Figure 4 shows the run time of tasks in the time integration loop of the shallow water core in MPAS-O-FleCSI. The FleCSI overhead associated with these tasks is shown above each bar.

Fig. 4.
figure 4

Shallow water core task execution and runtime overhead.

Overall, the FleCSI overhead associated with these tasks is insignificant relative to the run time of the task.

5 Conclusions and Future Work

FleCSI 2.0 offers many improvements, and extended capabilities over the original FleCSI 1.4 release, including a completely C++17-compliant interface, new topology types, more flexible topology instance control, better support for scalable topology colorings, a composable internal interface for developing and implementing new topology types, full implementation of FleCSI’s explicit programming model components, arbitrary launch domain support for M-to-N color to process mappings (execution model only), improved profiling utilities, and a fully serializable logging utility (FLOG) that can aid in code development and debugging.

A future minor release of FleCSI 2.0 will add support for arbitrary data mappings, using color maps to extend the capability provided by our current M-to-N execution model.
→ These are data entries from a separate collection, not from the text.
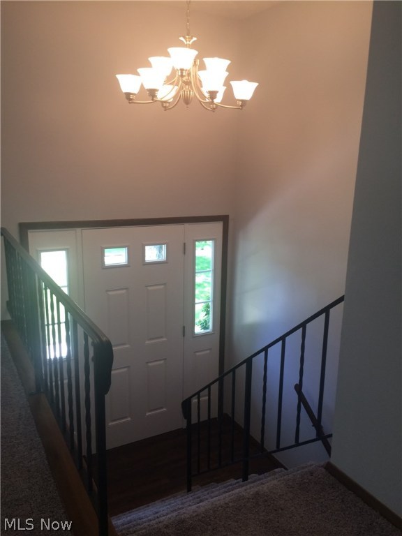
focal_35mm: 29
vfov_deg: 61.7
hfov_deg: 48.2
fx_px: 449
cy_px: 268
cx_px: 201
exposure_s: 1/30
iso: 40
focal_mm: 4.15
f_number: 2.2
This will enable straightforward implementations of complex mapping algorithms, e.g., parallel rendezvous [18]. Future work will also include refinement and integration of a previously-developed model for multi-material representations, additional topology support (In particular, support for K-D Trees.), a new interface for controlling tuneables in conjunction with several custom mappers targeting upcoming DOE supercomputers, e.g., Crossroads [10] and El Capitan [21], and improved scalability and performance.